━━━━━ Task data ━━━━━
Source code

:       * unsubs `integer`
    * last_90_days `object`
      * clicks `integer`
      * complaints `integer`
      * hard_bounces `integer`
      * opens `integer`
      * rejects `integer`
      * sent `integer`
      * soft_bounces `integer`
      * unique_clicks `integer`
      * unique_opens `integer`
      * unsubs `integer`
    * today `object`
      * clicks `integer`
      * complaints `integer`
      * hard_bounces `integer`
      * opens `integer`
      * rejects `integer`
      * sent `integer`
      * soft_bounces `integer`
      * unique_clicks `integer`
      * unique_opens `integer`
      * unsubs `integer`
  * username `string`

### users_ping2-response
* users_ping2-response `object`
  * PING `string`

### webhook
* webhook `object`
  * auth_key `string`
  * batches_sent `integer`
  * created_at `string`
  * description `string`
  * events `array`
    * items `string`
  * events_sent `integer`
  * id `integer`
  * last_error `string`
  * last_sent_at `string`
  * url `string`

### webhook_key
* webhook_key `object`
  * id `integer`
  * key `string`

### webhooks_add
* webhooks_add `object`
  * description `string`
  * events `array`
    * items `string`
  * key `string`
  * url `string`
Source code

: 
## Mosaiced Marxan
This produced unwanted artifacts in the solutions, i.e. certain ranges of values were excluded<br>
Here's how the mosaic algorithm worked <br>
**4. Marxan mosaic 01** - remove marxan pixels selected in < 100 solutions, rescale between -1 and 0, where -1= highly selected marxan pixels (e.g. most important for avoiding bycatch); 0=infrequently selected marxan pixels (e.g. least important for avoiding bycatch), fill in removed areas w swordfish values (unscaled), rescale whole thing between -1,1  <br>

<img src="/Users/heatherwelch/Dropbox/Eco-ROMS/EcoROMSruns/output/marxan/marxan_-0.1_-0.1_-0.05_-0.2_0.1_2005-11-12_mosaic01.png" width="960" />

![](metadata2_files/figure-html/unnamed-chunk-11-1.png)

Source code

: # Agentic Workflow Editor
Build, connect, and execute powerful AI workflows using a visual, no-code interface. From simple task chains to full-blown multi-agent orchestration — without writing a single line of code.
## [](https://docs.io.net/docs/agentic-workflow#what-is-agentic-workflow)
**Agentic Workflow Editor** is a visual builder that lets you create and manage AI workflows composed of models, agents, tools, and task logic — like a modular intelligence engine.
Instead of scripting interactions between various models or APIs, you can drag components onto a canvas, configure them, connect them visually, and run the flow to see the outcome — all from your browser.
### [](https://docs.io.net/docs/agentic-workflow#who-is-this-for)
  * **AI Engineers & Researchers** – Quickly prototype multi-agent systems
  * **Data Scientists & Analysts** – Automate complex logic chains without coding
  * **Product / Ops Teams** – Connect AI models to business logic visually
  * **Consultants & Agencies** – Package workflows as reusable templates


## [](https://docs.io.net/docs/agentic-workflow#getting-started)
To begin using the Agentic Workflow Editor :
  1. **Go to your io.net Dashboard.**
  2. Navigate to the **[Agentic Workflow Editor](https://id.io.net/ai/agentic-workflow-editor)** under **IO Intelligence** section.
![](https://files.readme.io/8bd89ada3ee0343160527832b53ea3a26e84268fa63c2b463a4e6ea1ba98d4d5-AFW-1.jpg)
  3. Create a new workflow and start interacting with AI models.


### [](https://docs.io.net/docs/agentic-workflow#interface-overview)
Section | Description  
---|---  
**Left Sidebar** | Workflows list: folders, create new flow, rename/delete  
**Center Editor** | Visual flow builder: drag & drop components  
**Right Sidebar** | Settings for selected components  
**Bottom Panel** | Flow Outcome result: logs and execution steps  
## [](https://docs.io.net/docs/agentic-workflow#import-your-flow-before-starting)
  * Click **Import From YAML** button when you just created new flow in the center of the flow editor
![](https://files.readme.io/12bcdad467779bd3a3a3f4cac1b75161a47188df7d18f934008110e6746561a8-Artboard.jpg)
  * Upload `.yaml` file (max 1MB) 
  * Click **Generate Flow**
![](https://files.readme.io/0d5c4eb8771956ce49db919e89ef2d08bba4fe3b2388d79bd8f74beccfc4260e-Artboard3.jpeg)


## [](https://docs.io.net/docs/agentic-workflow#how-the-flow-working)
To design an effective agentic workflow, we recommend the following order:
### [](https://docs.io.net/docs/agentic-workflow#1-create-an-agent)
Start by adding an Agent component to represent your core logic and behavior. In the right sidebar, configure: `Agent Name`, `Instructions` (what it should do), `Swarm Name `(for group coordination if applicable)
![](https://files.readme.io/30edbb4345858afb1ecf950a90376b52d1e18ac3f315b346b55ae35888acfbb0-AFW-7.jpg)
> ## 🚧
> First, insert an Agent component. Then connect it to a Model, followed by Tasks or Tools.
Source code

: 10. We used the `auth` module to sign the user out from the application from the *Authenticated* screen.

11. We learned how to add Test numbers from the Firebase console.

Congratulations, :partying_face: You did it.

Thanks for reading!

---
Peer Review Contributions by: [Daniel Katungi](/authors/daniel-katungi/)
━━━━━
• Exercise requirements: Pick out each line in the records above that contains the word "models", and copy those lines.

• Exercise response:
**Agentic Workflow Editor** is a visual builder that lets you create and manage AI workflows composed of models, agents, tools, and task logic — like a modular intelligence engine.
Instead of scripting interactions between various models or APIs, you can drag components onto a canvas, configure them, connect them visually, and run the flow to see the outcome — all from your browser.
  * **Product / Ops Teams** – Connect AI models to business logic visually
  3. Create a new workflow and start interacting with AI models.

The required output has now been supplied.